フラメンコのベテラン・小松原庸子の息の長い創作を支えるのは、旺盛なチャレンジ精神と自由な発想だ。この両面を舞踊団創立40周年記念公演シリーズの最後でも発揮した。 太鼓の林英哲とフラメンコ・ピアニストのドランテ。奏法もリズムの取り方も異なる2人の共演を実現させたのだ。
そびえ立つ太鼓に向き合う林。見慣れた光景だが、いつもとビートが違う。フラメンコ特有の12拍子の基本リズムを心がけてたたいているようだ。その豊かで温かな響きが、ドランテのきらびやかで硬質な音を包み込んだり、戯れたり。自在な掛け合いが心地よい。
小松原が現れると、「シギリージャ」という深遠な曲を踊る。林と弟子たちがたたくうちわ太鼓と、和装のスペイン人の足拍子が空気を引き締める中、リズムを巧みにつかんで胸を張り、肩をいからせたポーズを決める。優雅で風格のある姿形から、スペインと日本の感性を融合して独自のフラメンコを確立した、この人の生き方がにじむ。

作業項目 1 ->
一覧のうち「classification」という文字列を含む行をすべて示すこと。
一覧はフラメンコ公演評とは関係がない。

表示データ ->
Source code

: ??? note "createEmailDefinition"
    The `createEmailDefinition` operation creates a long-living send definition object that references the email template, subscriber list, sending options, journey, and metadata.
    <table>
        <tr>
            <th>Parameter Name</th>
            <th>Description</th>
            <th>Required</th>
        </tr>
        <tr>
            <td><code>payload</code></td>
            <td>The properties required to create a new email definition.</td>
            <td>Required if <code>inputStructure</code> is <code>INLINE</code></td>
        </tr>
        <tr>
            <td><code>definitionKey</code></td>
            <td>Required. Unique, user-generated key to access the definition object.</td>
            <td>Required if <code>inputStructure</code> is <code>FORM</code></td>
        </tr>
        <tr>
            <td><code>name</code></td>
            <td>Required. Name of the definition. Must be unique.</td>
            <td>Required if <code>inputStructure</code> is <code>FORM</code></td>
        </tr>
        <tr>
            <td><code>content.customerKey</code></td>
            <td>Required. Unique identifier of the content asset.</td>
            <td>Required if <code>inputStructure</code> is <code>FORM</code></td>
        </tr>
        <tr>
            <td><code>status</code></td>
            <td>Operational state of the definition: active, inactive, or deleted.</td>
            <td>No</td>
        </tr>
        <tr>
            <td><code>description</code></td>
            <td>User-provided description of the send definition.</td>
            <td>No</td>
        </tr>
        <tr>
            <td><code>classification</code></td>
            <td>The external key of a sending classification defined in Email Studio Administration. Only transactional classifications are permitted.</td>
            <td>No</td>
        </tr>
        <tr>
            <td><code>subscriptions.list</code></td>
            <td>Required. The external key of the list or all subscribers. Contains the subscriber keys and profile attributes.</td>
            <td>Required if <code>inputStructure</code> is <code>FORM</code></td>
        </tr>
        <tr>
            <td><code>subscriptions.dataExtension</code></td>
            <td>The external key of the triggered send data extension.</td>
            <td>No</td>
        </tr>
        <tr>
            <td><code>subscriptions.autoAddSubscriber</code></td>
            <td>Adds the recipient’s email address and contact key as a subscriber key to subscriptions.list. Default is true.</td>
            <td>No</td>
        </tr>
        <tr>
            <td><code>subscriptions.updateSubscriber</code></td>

作業項目 2 ->
フラメンコ公演評の全文を一字一句変えずに書き写すこと。

解答欄 1 ->
            <td><code>classification</code></td>
            <td>The external key of a sending classification defined in Email Studio Administration. Only transactional classifications are permitted.</td>

解答欄 2 ->
フラメンコのベテラン・小松原庸子の息の長い創作を支えるのは、旺盛なチャレンジ精神と自由な発想だ。この両面を舞踊団創立40周年記念公演シリーズの最後でも発揮した。 太鼓の林英哲とフラメンコ・ピアニストのドランテ。奏法もリズムの取り方も異なる2人の共演を実現させたのだ。
そびえ立つ太鼓に向き合う林。見慣れた光景だが、いつもとビートが違う。フラメンコ特有の12拍子の基本リズムを心がけてたたいているようだ。その豊かで温かな響きが、ドランテのきらびやかで硬質な音を包み込んだり、戯れたり。自在な掛け合いが心地よい。
小松原が現れると、「シギリージャ」という深遠な曲を踊る。林と弟子たちがたたくうちわ太鼓と、和装のスペイン人の足拍子が空気を引き締める中、リズムを巧みにつかんで胸を張り、肩をいからせたポーズを決める。優雅で風格のある姿形から、スペインと日本の感性を融合して独自のフラメンコを確立した、この人の生き方がにじむ。